▶ [What is required] Each line below needs to be duplicated without alteration.

Collected data:
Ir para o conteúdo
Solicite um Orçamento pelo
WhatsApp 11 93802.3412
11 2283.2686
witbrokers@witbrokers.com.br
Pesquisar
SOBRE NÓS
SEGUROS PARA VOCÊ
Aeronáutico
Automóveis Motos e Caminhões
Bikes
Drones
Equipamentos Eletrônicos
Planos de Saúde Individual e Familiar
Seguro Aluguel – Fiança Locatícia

▶ [Answer to this exercise]
Ir para o conteúdo
Solicite um Orçamento pelo
WhatsApp 11 93802.3412
11 2283.2686
witbrokers@witbrokers.com.br
Pesquisar
SOBRE NÓS
SEGUROS PARA VOCÊ
Aeronáutico
Automóveis Motos e Caminhões
Bikes
Drones
Equipamentos Eletrônicos
Planos de Saúde Individual e Familiar
Seguro Aluguel – Fiança Locatícia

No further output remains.